-- Page-level text extractions --
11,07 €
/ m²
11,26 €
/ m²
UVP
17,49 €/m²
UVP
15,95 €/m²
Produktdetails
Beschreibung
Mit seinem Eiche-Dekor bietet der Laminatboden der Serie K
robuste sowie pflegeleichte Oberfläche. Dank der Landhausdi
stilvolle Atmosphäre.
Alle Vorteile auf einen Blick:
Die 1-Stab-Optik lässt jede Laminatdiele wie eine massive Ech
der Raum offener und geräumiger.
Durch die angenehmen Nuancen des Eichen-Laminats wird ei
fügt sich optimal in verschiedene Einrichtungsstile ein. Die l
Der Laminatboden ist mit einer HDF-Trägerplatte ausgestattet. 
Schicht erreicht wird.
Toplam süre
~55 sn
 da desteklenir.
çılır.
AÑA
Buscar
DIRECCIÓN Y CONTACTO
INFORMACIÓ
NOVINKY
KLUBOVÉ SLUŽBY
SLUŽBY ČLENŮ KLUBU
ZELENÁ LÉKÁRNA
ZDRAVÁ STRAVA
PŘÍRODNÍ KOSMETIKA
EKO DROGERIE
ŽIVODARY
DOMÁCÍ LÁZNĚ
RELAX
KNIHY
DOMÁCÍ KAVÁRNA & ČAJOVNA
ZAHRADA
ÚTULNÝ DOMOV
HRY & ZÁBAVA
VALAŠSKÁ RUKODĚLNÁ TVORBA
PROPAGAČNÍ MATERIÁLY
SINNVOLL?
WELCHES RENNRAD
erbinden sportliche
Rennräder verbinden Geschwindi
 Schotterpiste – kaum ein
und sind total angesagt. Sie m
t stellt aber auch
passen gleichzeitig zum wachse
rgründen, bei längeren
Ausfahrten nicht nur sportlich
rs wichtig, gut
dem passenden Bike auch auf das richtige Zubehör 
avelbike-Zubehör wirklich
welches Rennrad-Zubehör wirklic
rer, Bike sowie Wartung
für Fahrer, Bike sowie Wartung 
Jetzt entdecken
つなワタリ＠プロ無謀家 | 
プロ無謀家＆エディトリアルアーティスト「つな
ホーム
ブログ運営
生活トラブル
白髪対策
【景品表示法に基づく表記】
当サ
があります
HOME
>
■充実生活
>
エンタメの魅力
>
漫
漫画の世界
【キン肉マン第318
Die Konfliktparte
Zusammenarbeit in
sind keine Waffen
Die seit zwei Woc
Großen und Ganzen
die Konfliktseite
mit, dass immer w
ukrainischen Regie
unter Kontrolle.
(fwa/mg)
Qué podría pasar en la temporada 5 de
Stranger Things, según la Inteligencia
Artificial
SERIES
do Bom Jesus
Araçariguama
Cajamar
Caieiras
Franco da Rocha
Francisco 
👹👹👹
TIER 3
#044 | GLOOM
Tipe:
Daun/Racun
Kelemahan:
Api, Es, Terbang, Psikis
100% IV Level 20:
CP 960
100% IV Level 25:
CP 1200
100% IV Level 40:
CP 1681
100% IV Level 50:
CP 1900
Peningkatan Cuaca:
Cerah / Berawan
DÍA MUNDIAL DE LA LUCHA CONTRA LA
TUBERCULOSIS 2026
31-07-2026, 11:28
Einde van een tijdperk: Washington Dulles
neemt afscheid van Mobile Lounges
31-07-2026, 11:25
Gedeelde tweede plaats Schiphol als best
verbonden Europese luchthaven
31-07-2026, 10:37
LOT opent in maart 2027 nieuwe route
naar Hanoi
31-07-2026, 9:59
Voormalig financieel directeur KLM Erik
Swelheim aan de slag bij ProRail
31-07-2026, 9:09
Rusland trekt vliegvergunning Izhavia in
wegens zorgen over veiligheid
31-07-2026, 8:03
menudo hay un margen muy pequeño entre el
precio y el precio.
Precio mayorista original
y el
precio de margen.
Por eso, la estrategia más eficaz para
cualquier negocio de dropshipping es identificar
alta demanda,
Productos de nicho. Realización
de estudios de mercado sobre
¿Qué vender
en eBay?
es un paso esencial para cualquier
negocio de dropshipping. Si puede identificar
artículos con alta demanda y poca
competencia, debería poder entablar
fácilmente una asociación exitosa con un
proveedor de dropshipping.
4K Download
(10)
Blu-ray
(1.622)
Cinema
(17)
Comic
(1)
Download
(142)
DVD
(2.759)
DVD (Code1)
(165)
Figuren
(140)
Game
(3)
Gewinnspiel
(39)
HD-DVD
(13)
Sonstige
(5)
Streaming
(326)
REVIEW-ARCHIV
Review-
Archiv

-- Try it --
Which lines hold the word "negocio"? Copy each of them from the records.

-- Response to the exercise --
cualquier negocio de dropshipping es identificar
negocio de dropshipping. Si puede identificar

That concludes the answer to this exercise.